Мерное покачивание тележки убаюкало меня, и я уснул. Но прежде я успел вдоволь наглядеться на улицы Престона; возможно, во мне и шевелилось смутное желание узнать место, где находился наш подвал, но я сильно в этом сомневаюсь. Такой я был своекорыстный дьяволенок, что ни разу не задумался, кто похоронит моих родителей, где их похоронят и когда. Мысли мои были заняты другим: буду ли я на ферме есть днем так же досыта и укрываться ночью так же тепло, как в палате.
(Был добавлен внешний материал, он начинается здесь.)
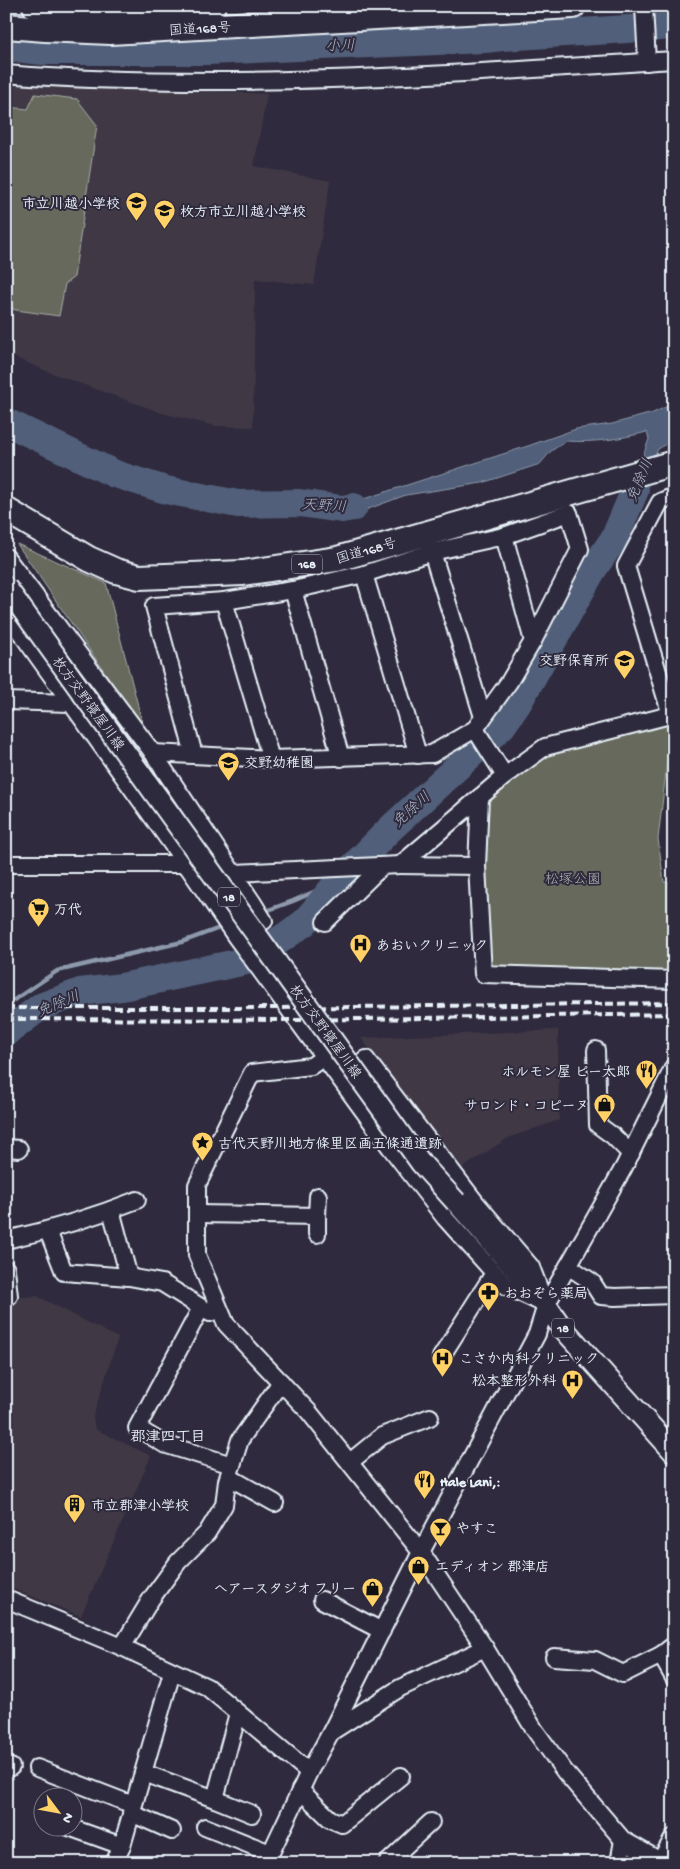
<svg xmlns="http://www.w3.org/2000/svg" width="680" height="1869" font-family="'Gochi Hand','Klee One',sans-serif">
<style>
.built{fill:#403945}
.green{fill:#66695b;stroke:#a7adaa}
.water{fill:#515e7a;stroke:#8d99ac}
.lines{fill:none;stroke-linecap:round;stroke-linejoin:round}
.stream{stroke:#8d99ac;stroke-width:4.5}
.river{stroke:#515e7a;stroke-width:28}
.minor-casing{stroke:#e8f1f8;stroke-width:20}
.major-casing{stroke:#e8f1f8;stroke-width:24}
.highway-casing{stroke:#e8f1f8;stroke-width:28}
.minor{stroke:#2f2a3d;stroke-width:16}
.major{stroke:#2f2a3d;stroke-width:20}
.highway{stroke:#2f2a3d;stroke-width:24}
.rail{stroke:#e8f1f8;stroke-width:4;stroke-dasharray:8 4;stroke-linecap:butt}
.major-bridge-casing{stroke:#e8f1f8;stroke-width:24;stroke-linecap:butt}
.major-bridge{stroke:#2f2a3d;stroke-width:20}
.labels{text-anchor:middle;stroke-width:4;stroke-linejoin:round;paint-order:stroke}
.shield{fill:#2f2a3d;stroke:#b0b5c0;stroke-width:1}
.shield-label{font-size:12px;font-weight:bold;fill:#e8f1f8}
.street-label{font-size:14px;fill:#e8f1f8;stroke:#2f2a3d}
.poi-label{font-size:14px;font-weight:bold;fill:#e8f1f8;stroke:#2f2a3d;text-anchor:start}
.park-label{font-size:14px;fill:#aeb4b1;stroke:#2f2a3d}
.water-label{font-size:15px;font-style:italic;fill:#acb6c6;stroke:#2f2a3d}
.neighbourhood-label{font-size:15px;font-weight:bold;fill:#e8f1f8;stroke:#2f2a3d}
</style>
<rect width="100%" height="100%" fill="#2f2a3d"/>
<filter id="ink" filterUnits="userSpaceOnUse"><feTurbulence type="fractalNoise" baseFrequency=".02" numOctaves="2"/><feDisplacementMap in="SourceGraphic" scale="10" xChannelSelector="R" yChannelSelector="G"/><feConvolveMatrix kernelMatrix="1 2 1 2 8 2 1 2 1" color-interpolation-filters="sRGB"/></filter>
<g filter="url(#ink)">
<g class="built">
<path d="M6 78 51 83 267 94 254 166 330 181 314 285 255 279 253 427 215 426 162 413 54 374 6 354Z"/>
<path d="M558 1030 559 1120 508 1138 461 1169 361 1038Z"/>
<path d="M37 1296 118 1338 93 1417 95 1429 151 1456 81 1616 6 1586V1298Z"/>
</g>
<g class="green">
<path d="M35 94 77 99 97 125 74 277 65 284 59 316 16 310 6 307V107L28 109Z"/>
<path d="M17 544 106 583 142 721 139 722Z"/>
<path d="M672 722 658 839 664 882 674 883V973L487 966 482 860 485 801 511 779 555 751Z"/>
</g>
<path class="water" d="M674 403C674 421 677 440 658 449 644 477 640 502 618 527L649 439 647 432C619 439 594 443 566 441L551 451 540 464 482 483 406 495 352 515H318L314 491 331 501 348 504 528 446 576 429 612 424 653 413Z"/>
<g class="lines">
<g class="stream">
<path d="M263 912 293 901 339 881"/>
<path d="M14 1000 57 971 182 942 225 926"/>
</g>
<g class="river">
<path d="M6 47 42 51H208L485 39 502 37 674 26"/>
<path d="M6 422 115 474 166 490 238 504 299 503 342 509 354 507"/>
<path d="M6 1033 40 1007 80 992 122 987 251 960 304 923 339 881 391 828 502 726 518 703 592 571 615 537 635 490"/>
</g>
<defs>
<g id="minor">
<path d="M644 6 647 62"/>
<path d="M6 74C75 80 144 81 214 81 367 81 520 70 674 60"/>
<path d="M504 536 533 641"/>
<path d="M432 552 483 717"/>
<path d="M6 557 153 753 253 903 264 921 241 934"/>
<path d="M364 574 418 755"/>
<path d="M293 590 341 758"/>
<path d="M224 601 271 759"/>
<path d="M6 612 186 864 236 937 390 1147 445 1218 506 1286 542 1303"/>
<path d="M6 701 69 703"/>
<path d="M671 715 626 566 660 502 674 496"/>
<path d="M475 729 505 776"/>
<path d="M153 753 271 759 432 754 475 729 509 682 533 641 580 549 569 513 504 536 432 552 364 574 293 590 224 601 154 606 194 755"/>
<path d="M480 797 477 866 483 974 674 980"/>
<path d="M6 864H186L234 873 400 865 505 776 545 747 674 714"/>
<path d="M400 865 477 866"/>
<path d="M325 922 382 866"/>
<path d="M596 1050 598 1125 613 1136 631 1154"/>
<path d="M324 1057 311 1066 252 1073 197 1185V1255L226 1324 309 1412 421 1552 485 1648 534 1729 565 1772 623 1840 664 1863"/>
<path d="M366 1059 477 1204 531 1267 542 1296"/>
<path d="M6 1148 19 1149"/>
<path d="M111 1210 129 1277"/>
<path d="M197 1214 317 1216 318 1196"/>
<path d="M317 1216V1234"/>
<path d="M48 1231 64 1272 129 1277 162 1283 210 1313"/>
<path d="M6 1240C51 1230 94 1217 137 1200"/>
<path d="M568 1266 592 1282 601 1296 615 1297 674 1295"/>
<path d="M6 1269 9 1296"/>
<path d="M201 1308 137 1428 164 1444 232 1465"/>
<path d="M441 1357 494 1273"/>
<path d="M350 1462 382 1436 430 1417"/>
<path d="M229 1477 275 1503"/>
<path d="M6 1599 122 1647 207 1687 309 1772"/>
<path d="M322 1600 382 1631"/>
<path d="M122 1647 151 1599 178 1562 207 1533 224 1505 227 1481 240 1440 281 1382"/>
<path d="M661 1655 674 1678"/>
<path d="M554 1657 595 1660 623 1674 661 1655 674 1645"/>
<path d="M331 1732 400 1688 485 1648"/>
<path d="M6 1766 11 1767"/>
<path d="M37 1768 133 1805"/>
<path d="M144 1773 215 1799 238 1713"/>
<path d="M300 1790 330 1819 342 1824 401 1776"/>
<path d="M215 1799 252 1814"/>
<path d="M131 1813 172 1831"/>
<path d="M66 1826 122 1846"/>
<path d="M205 1827 270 1853"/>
<path d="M660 1861 674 1837"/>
<path d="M114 1863 122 1846 172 1672"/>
<path d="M266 1863 309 1772 331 1732 421 1552 537 1334 546 1305 624 1167 674 1066"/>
<path d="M387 1863 431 1822"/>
<path d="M619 1863 623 1840"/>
</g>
<path id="major" d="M456 1202 546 1305 560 1325 674 1452"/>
<g id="highway">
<path d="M35 6 121 10 213 6"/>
<path d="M6 26 45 29 110 32 573 6"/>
<path d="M6 510 89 559 116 571 139 577 243 573 337 559 674 463"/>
</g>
</defs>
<use href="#minor" class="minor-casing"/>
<use href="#major" class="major-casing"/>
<use href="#highway" class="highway-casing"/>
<use href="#minor" class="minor"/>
<use href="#major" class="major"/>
<use href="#highway" class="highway"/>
<g class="rail">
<path d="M6 1008H275L674 1003"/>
<path d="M6 1019 296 1020 674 1014"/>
</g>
<defs>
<path id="major-bridge" d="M6 587 421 1163 456 1202"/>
</defs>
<use href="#major-bridge" class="major-bridge-casing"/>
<use href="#major-bridge" class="major-bridge"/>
</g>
</g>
<defs>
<symbol id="school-pin" viewBox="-11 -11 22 30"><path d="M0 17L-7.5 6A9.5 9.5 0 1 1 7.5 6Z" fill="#ffd166" stroke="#2f2a3d"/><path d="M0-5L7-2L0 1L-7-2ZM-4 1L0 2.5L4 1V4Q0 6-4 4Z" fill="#111"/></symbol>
<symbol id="supermarket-pin" viewBox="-11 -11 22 30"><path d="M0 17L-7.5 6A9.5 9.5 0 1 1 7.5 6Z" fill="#ffd166" stroke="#2f2a3d"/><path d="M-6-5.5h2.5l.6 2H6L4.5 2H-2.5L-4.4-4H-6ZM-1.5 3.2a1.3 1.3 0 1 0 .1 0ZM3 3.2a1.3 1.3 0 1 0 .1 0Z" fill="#111"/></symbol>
<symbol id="hospital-pin" viewBox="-11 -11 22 30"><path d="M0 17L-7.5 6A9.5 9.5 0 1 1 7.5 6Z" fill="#ffd166" stroke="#2f2a3d"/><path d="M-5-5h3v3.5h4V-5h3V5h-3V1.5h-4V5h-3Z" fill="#111"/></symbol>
<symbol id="restaurant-pin" viewBox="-11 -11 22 30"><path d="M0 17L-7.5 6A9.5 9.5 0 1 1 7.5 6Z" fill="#ffd166" stroke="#2f2a3d"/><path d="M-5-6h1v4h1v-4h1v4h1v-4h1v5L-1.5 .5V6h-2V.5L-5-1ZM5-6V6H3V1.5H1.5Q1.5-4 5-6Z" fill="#111"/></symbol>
<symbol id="shop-pin" viewBox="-11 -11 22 30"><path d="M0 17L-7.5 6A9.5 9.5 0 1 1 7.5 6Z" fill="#ffd166" stroke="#2f2a3d"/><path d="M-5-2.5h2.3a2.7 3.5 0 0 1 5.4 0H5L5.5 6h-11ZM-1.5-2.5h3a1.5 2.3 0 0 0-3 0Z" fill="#111"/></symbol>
<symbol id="sight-pin" viewBox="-11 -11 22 30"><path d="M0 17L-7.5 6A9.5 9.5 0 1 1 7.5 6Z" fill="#ffd166" stroke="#2f2a3d"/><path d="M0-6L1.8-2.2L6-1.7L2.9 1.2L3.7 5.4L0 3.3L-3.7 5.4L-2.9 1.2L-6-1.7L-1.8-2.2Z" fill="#111"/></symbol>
<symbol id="pharmacy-pin" viewBox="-11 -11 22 30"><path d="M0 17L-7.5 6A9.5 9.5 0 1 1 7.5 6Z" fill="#ffd166" stroke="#2f2a3d"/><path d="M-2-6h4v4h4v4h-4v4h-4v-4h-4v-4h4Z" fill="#111"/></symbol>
<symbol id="building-pin" viewBox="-11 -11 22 30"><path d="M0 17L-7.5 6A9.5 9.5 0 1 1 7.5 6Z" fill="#ffd166" stroke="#2f2a3d"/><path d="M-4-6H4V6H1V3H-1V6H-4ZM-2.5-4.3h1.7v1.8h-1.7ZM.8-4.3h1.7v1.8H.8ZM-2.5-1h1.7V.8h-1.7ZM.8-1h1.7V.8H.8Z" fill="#111"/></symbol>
<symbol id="bar-pin" viewBox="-11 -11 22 30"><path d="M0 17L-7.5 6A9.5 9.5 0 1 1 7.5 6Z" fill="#ffd166" stroke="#2f2a3d"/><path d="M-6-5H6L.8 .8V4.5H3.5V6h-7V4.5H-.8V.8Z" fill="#111"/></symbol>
</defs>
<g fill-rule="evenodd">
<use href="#school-pin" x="124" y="190" width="25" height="34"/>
<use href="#school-pin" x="152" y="198" width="25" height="34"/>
<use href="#school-pin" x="612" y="648" width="25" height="34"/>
<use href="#school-pin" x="216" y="750" width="25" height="34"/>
<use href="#supermarket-pin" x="26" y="896" width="25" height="34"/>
<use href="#hospital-pin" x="348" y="932" width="25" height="34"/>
<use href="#restaurant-pin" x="634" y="1058" width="25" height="34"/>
<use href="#shop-pin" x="592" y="1092" width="25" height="34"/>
<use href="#sight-pin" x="190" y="1130" width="25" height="34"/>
<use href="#pharmacy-pin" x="476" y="1280" width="25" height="34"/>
<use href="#hospital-pin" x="430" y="1346" width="25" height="34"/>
<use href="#hospital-pin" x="560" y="1368" width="25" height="34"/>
<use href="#restaurant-pin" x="412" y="1468" width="25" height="34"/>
<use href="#building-pin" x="62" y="1492" width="25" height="34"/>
<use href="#bar-pin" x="428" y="1516" width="25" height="34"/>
<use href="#shop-pin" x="406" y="1554" width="25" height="34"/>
<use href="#shop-pin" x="360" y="1576" width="25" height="34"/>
</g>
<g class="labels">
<g class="shield">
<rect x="292" y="554.5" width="30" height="19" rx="4"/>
<rect x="218" y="887.5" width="22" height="19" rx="4"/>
<rect x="552" y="1318.5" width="22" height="19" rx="4"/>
</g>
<g class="shield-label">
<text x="307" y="568">168</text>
<text x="229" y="901">18</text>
<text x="563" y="1332">18</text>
</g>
<g class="street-label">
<text transform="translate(200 28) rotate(-3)" y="5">国道168号</text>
<text transform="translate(366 550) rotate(-16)" y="5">国道168号</text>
<text transform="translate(89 703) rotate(54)" y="5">枚方交野寝屋川線</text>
<text transform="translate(326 1031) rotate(54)" y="5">枚方交野寝屋川線</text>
</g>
<g class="poi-label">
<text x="120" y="208" text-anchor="end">市立川越小学校</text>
<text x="180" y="216">枚方市立川越小学校</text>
<text x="609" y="665" text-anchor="end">交野保育所</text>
<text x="244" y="767">交野幼稚園</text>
<text x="54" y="914">万代</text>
<text x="376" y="950">あおいクリニック</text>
<text x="630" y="1076" text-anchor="end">ホルモン屋 ピー太郎</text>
<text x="589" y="1110" text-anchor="end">サロンド・コピーヌ</text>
<text x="218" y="1148">古代天野川地方條里区画五條通遺跡</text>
<text x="504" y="1298">おおぞら薬局</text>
<text x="459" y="1363">こさか内科クリニック</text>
<text x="556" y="1385" text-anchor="end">松本整形外科</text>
<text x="440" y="1486">Hale Lani,:</text>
<text x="91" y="1510">市立郡津小学校</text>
<text x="456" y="1533">やすこ</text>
<text x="435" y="1571">エディオン 郡津店</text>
<text x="356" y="1593" text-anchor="end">ヘアースタジオ フリー</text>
</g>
<g class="park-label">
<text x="573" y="883">松塚公園</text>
</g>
<g class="water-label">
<text transform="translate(340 45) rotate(-2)" y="5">小川</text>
<text transform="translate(639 480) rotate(-67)" y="5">免除川</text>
<text transform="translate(324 505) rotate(3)" y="5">天野川</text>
<text transform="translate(411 809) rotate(-42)" y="5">免除川</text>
<text transform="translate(58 1003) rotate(-23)" y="5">免除川</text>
</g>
<g class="neighbourhood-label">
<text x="168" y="1441">郡津四丁目</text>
</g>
</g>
<rect width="680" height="1869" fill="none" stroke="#2f2a3d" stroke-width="25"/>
<rect x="12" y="12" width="655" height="1844" fill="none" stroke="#e8f1f8" stroke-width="2" filter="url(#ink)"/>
<g transform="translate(58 1812) rotate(122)"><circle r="24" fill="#2f2a3d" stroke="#797a88"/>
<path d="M0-4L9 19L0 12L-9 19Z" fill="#ffd166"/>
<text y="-8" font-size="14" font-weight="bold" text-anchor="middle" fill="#e8f1f8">N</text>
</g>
</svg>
Я проснулся оттого, что тележка затряслась на выбоинах, и увидел, что мы взбираемся на крутой холм по изрезанной колеями проселочной дороге, вьющейся среди полей. И вскоре, миновав остатки насыпи и несколько массивных хозяйственных построек, которые прежде служили укреплениями, мы проехали под полуразрушенной аркой и остановились перед фермерским домом, встроенным в наружную сторону толстой стены, некогда окружавшей внутренний двор Хотоновских Башен. На все это я глядел, как жалкий дикарь, не замечая кругом ничего особенного, никакой древности, считая, что такой, очевидно, и должна быть ферма; объясняя следы упадка единственной причиной всех бедствий, которая была мне известна, - нищетой; жадно глазея на порхающих голубей, на скот в загоне, на уток в пруду и бродящих по двору кур с голодной надеждой увидеть многих из них на обеденном столе, пока я буду жить тут; гадая, не являются ли выставленные на просушку подойники вместительными мисками, в которых хозяину дома подается его сытная пища и которые он затем отполировывает, как это делал я в палате; боязливо принимая скользящие но залитому солнцем холму тени облаков за чьи-то хмурящиеся брови - тупой, запуганный, угрюмый звереныш, заслуживавший только отвращения.